PUNTO 1-Metroweb, Telecom poco disponibile a ingresso operatori alternativi

venerdì 5 dicembre 2014 16:10
 

(Riscrive aggiungendo contesto)

MILANO, 5 dicembre (Reuters) - Telecom Italia é poco disponibile ad accettare la richiesta degli operatori alternativi (Olo) di entrare nell'azionariato di Metroweb, che, con la possibile cessione della quota da parte del fondo F2i, potrebbe diventare la società della rete a banda ultra larga su scala nazionale.

Vodafone nei giorni scorsi in una lettera all'autorità antitrust ha detto che, per garantire la neutralità della rete, l'unica soluzione è consentire che gli Olo, i principali sono la stessa Vodafone Italia e Wind abbiano accesso al capitale di Metroweb e un posto nel suo consiglio di amministrazione.

Quindi se Telecom Italia si aggiudicasse la partecipazione di F2i e diventasse azionista di riferimento di Metroweb, sarà indispensabile lasciare spazio agli altri soggetti interessati all'uso di una rete in fibra ottica.

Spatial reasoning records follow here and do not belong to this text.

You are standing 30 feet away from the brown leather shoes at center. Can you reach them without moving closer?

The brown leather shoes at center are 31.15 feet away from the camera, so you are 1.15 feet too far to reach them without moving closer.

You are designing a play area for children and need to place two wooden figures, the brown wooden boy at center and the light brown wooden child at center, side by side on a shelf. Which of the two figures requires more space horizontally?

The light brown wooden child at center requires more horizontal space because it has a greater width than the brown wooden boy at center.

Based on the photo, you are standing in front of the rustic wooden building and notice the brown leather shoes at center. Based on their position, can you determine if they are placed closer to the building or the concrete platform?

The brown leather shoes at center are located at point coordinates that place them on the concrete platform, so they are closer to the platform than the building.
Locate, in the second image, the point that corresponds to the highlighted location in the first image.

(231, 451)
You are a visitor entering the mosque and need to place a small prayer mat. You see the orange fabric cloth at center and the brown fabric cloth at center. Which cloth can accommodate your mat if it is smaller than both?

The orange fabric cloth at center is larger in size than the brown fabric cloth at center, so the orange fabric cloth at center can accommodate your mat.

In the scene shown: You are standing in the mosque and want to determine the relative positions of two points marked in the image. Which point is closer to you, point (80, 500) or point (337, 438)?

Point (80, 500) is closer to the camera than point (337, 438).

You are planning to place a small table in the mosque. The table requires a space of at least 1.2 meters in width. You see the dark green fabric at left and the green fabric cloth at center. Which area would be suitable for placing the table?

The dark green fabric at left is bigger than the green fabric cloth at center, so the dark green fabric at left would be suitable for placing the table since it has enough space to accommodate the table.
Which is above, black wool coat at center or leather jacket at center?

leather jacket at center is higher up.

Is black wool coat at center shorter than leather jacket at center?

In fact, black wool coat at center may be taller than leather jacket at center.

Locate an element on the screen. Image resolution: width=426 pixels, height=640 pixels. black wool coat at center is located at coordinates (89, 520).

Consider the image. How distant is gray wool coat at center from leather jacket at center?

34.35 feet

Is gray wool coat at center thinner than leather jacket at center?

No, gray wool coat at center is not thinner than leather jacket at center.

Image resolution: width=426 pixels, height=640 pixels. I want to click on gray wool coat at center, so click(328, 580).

Oggi anche Wind è uscita allo scoperto con l'AD che, un'intervista, dice che potrebbe essere interessato a entrare in Metroweb, apportando gli asset di Infostrada.

Telecom Italia guarda invece con una certa preoccupazione a una soluzione di questo tipo e dice che frazionare l'azionariato di Metroweb potrebbe essere un ostacolo agli investimenti della rete di nuova generazione a banda ultra-larga.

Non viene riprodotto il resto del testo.